Depuis un décret du 29 janvier 2026, l’article R.811-11 du Code de l’éducation prévoit désormais une liste de comportements susceptibles de justifier l’ouverture de poursuites disciplinaires, notamment les violences, les faits de harcèlement, les actes racistes ou antisémites ou encore les violations des règlements intérieurs. Cette évolution vise à renforcer la sécurité juridique en encadrant plus précisément les faits sanctionnables.

Les sanctions possibles sont énumérées par l’article R.811-13-1 du Code de l’éducation et vont de l’avertissement à l’exclusion définitive de tout établissement public d’enseignement supérieur. Entre ces deux extrêmes figurent notamment le blâme, la mesure de responsabilisation ou encore l’exclusion temporaire.

Toute sanction disciplinaire peut faire l’objet d’un recours devant le juge administratif afin d’en demander l’annulation. Plusieurs moyens peuvent être invoqués : la disproportion de la sanction, l’absence de preuve de l’implication personnelle de l’étudiant ou encore des irrégularités procédurales, comme l’absence d’information sur le droit de se taire ou sur la possibilité d’être assisté.

L’intérêt du référé pour suspendre rapidement une sanction

Le recours en annulation devant le tribunal administratif n’a pas d’effet suspensif. En pratique, une sanction disciplinaire s’applique immédiatement, alors même qu’un recours a été introduit.

Or les procédures au fond peuvent durer près de deux ans, ce qui est particulièrement problématique dans le cadre d’études supérieures où une exclusion, même temporaire, peut compromettre une année universitaire.

C’est dans ce contexte que la procédure de référé-suspension prévue par l’article L.521-1 du Code de justice administrative prend tout son intérêt. Elle permet de demander au juge des référés la suspension de l’exécution de la sanction dans un délai généralement compris entre trois semaines et deux mois.

Si la suspension est accordée, la sanction cesse provisoirement de produire ses effets, permettant par exemple à l’étudiant de reprendre ses cours dans l’attente du jugement au fond.

Les conditions pour obtenir la suspension d’une sanction

Pour obtenir une suspension, deux conditions principales doivent être réunies.

La première est l’urgence. L’étudiant doit démontrer que l’exécution de la sanction porte une atteinte grave et immédiate à sa situation. La jurisprudence montre que cette condition est appréciée de manière concrète.

Ainsi, les juges considèrent souvent que l’urgence n’est pas caractérisée pour les sanctions légères, comme un avertissement. Les tribunaux administratifs ont par exemple jugé que la simple présence d’un avertissement au dossier, susceptible d’affecter une future candidature en master, ne constituait pas une atteinte suffisamment immédiate.
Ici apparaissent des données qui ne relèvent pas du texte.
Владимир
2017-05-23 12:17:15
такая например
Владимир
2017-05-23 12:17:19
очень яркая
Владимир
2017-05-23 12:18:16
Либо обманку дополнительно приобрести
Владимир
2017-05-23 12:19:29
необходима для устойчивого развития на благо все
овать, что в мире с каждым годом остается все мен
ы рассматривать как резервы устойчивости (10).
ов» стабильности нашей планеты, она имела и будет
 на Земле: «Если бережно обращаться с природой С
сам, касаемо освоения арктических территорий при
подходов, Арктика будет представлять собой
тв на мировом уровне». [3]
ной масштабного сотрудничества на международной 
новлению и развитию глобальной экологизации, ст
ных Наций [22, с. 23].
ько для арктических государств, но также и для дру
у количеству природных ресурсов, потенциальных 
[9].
En revanche, l’urgence est plus facilement reconnue en cas d’exclusion temporaire, notamment lorsque l’étudiant ne peut plus accéder aux cours ou se réinscrire dans sa formation. Dans certaines décisions, une exclusion de plusieurs mois a été jugée suffisamment grave pour justifier l’intervention du juge des référés.

La seconde condition est l’existence d’un doute sérieux sur la légalité de la décision disciplinaire. Ce doute peut résulter de plusieurs éléments.

Les juridictions administratives ont ainsi suspendu des sanctions en raison d’irrégularités de procédure, par exemple lorsque l’étudiant n’avait pas été correctement informé de l’ouverture de la procédure disciplinaire.

Le doute sérieux peut également découler de la disproportion de la sanction. Dans une affaire relative à des faits de bizutage ayant entraîné l’hospitalisation d’un étudiant, le juge des référés a considéré que l’exclusion de quatre ans de toute université publique était excessive au regard des circonstances.

Enfin, les juges peuvent suspendre une sanction lorsque le lien entre les faits reprochés et le fonctionnement de l’établissement n’est pas suffisamment établi, notamment lorsque les faits se sont déroulés en dehors de l’université.

La contestation d’une sanction disciplinaire universitaire suppose donc une analyse précise du dossier et de la procédure disciplinaire. Le référé constitue souvent un levier déterminant pour protéger rapidement la situation académique de l’étudiant, dans l’attente de la décision définitive du juge administratif.